The focus of our mentoring partnership will include:
|Mentee' signature ____________||Mentor's signature ____________|
|Date: ____________||Date: ____________|
(Your school's name) is implementing an 'in-school' Mentoring Program. A teacher/ Educational Support Officer from the school will be matched with your child and their aim is to foster a relationship which will help your child in both classroom and school yard activities.
What is it?
This program aims to encourage young people to develop skills and confidence and to find new pathways to learning and work. With help of a mentor the young person will develop self-esteem, trust and communication skills enabling them to gain direction for their future.
What is involved?
Mentors will work on a one to one basis with your child assisting them to make better informed decisions. They will meet on a weekly basis for between 30-45 minutes at school at a mutually convenient time over the next 12 months.
School Principal's signature ________________________________
Mentor's signature ___________________________________
Please fill in the Permission slip below.
I give permission for _______(Student's name)____________________________________ to be involved in the Mentoring Program. I understand that this will take him/her from the classroom on a weekly basis and that the information shared during this time will be kept confidential. If you have any questions at all about the program the mentor, your child's class teacher or myself would welcome your call.
Parent/Caregiver Signature ____________________________
Next it's time to contact your new student's parents. Face to face contact is best, but because of time constraints, often this first contact is initiated by phone. This first call is crucial, so prepare for it. Your own experience has probably taught you that many parents of children with difficulties or delay live with a heightened state of anxiety about their child's progress and success at school. Once you introduce yourself and explain the program, ask their opinion on ways to best support their child. This should help disarm their worry. Ask: What worries you most? What would you like me to do to help? What has worked best in the past? How can we work on this together? Convey to the parent that you are feeling enthusiastic about this new relationship. Mention that it would be motivating if they could share a little about the mentoring program with their child before you follow up with the student.

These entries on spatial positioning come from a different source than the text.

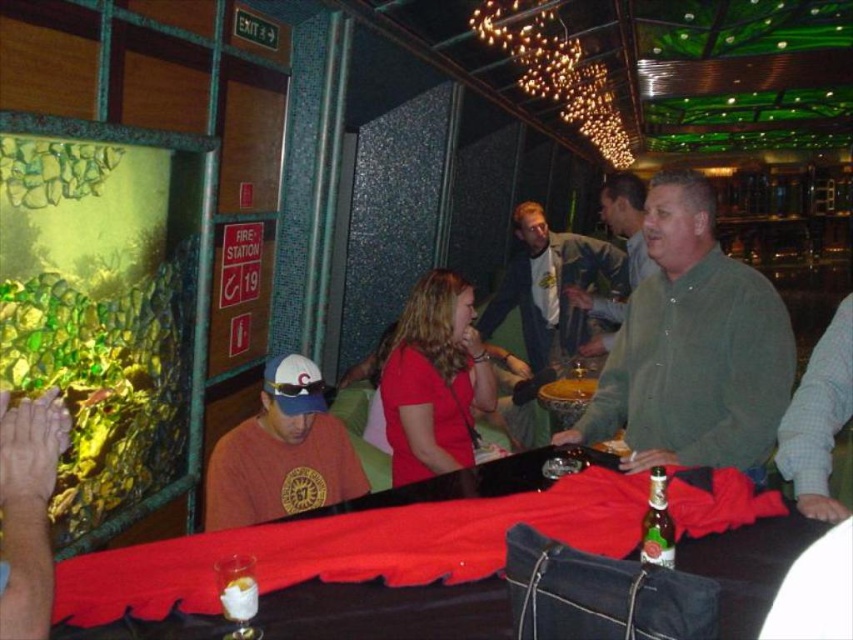
Question: Which point is farther to the camera?

Choices:
 (A) matte red shirt at center
 (B) green matte shirt at center
 (C) green cotton shirt at center

Answer: (C)

Question: Which object appears farthest from the camera in this image?

Choices:
 (A) green cotton shirt at center
 (B) green corduroy shirt at center
 (C) matte red shirt at center
 (D) smooth wooden bowl at center

Answer: (A)

Question: Is matte red shirt at center wider than smooth wooden bowl at center?

Choices:
 (A) yes
 (B) no

Answer: (A)

Question: Can you confirm if green corduroy shirt at center is positioned above white creamy dessert at center?

Choices:
 (A) yes
 (B) no

Answer: (A)

Question: Which point appears farthest from the camera in this image?

Choices:
 (A) (614, 444)
 (B) (670, 548)

Answer: (A)

Question: From the image, what is the correct spatial relationship of green corduroy shirt at center in relation to matte orange shirt at center?

Choices:
 (A) left
 (B) right

Answer: (B)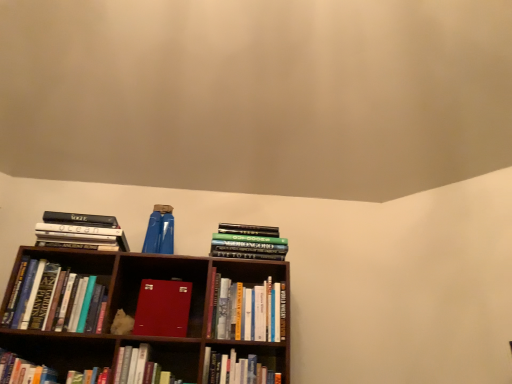
Question: Does hardcover book at lower left, which is the 7th book in right-to-left order, have a greater width compared to hardcover book at lower center, the 3th book from the right?

Choices:
 (A) no
 (B) yes

Answer: (A)

Question: Is hardcover book at lower left, which is the 7th book in right-to-left order, looking in the opposite direction of hardcover book at lower center, the 3th book from the right?

Choices:
 (A) yes
 (B) no

Answer: (B)

Question: Is hardcover book at lower left, which is the 7th book in right-to-left order, closer to the viewer compared to hardcover book at lower center, the 3th book from the right?

Choices:
 (A) yes
 (B) no

Answer: (A)

Question: Is hardcover book at lower left, which ranks as the 2th book in left-to-right order, thinner than hardcover book at lower center, which is the sixth book from left to right?

Choices:
 (A) yes
 (B) no

Answer: (A)

Question: Does hardcover book at lower left, which ranks as the 2th book in left-to-right order, turn towards hardcover book at lower center, the 3th book from the right?

Choices:
 (A) no
 (B) yes

Answer: (A)

Question: Looking at their shapes, would you say hardcover book at lower center, which is the sixth book from left to right, is wider or thinner than hardcover book at lower center, placed as the 5th book when sorted from left to right?

Choices:
 (A) thin
 (B) wide

Answer: (B)

Question: From their relative heights in the image, would you say hardcover book at lower center, the 3th book from the right, is taller or shorter than hardcover book at lower center, arranged as the fourth book when viewed from the right?

Choices:
 (A) short
 (B) tall

Answer: (A)

Question: From a real-world perspective, is hardcover book at lower center, the 3th book from the right, physically located above or below hardcover book at lower center, placed as the 5th book when sorted from left to right?

Choices:
 (A) above
 (B) below

Answer: (B)

Question: Is hardcover book at lower center, the 3th book from the right, spatially inside hardcover book at lower center, arranged as the fourth book when viewed from the right, or outside of it?

Choices:
 (A) inside
 (B) outside

Answer: (B)

Question: From the image's perspective, is hardcover book at lower left, which is the 7th book in right-to-left order, above or below hardcover book at lower center, arranged as the fourth book when viewed from the right?

Choices:
 (A) below
 (B) above

Answer: (B)

Question: From their relative heights in the image, would you say hardcover book at lower left, which ranks as the 2th book in left-to-right order, is taller or shorter than hardcover book at lower center, placed as the 5th book when sorted from left to right?

Choices:
 (A) tall
 (B) short

Answer: (B)

Question: Is point (20, 364) positioned closer to the camera than point (133, 372)?

Choices:
 (A) closer
 (B) farther

Answer: (A)

Question: Based on their positions, is hardcover book at lower left, which is the 7th book in right-to-left order, located to the left or right of hardcover book at lower center, arranged as the fourth book when viewed from the right?

Choices:
 (A) left
 (B) right

Answer: (A)

Question: From a real-world perspective, is hardcover book at lower center, arranged as the fourth book when viewed from the right, physically located above or below hardcover books at left, marked as the third book in a left-to-right arrangement?

Choices:
 (A) above
 (B) below

Answer: (B)

Question: Is hardcover book at lower center, placed as the 5th book when sorted from left to right, situated inside hardcover books at left, marked as the third book in a left-to-right arrangement, or outside?

Choices:
 (A) outside
 (B) inside

Answer: (A)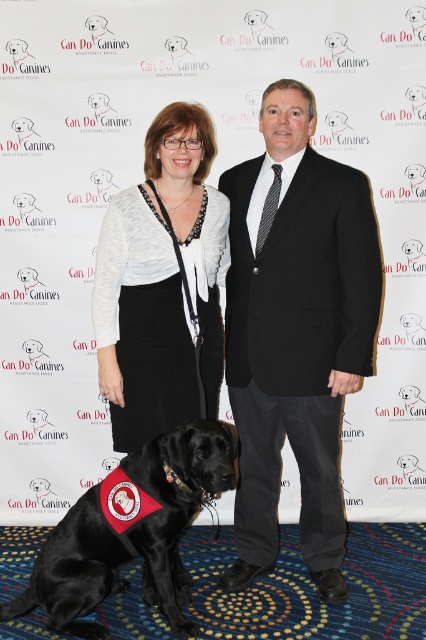
Question: Which object is the farthest from the black fabric dog at center?

Choices:
 (A) black wool suit at center
 (B) matte white blouse at center

Answer: (A)

Question: Does black wool suit at center appear on the right side of black fabric dog at center?

Choices:
 (A) no
 (B) yes

Answer: (B)

Question: Among these points, which one is farthest from the camera?

Choices:
 (A) (x=319, y=232)
 (B) (x=192, y=394)

Answer: (B)

Question: Can you confirm if black wool suit at center is thinner than black fabric dog at center?

Choices:
 (A) yes
 (B) no

Answer: (A)

Question: Which is nearer to the black wool suit at center?

Choices:
 (A) matte white blouse at center
 (B) black fabric dog at center

Answer: (A)

Question: Observing the image, what is the correct spatial positioning of black wool suit at center in reference to matte white blouse at center?

Choices:
 (A) left
 (B) right

Answer: (B)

Now is a perfect time to offer your school contact phone number and school email address, and assure the parents that you'll regularly update them or contact them when something crops up. To be effective you'll need to keep your student's parents regularly updated. It's up to you to decide how to do this and how often to do it. It's always a good idea to check in with your student's class teacher prior to contacting parents so that you have the most current and accurate information. Ideally, on-going communication should be done within a deliberate framework of steadiness and positiveness.
Occasionally, you will need to explain to a parent that you are not trying to replace their role. Their role as a parent is irreplaceable. Your part is to simply lend support to their child and offer sensible advice and interventions based on your wealth of life and teaching experiences.
Of ultimate benefit is that keeping a log helps you to collect, analyse and crystallise your thoughts. It can become a wonderful planning tool and the basis for writing up a compelling case study at a later date.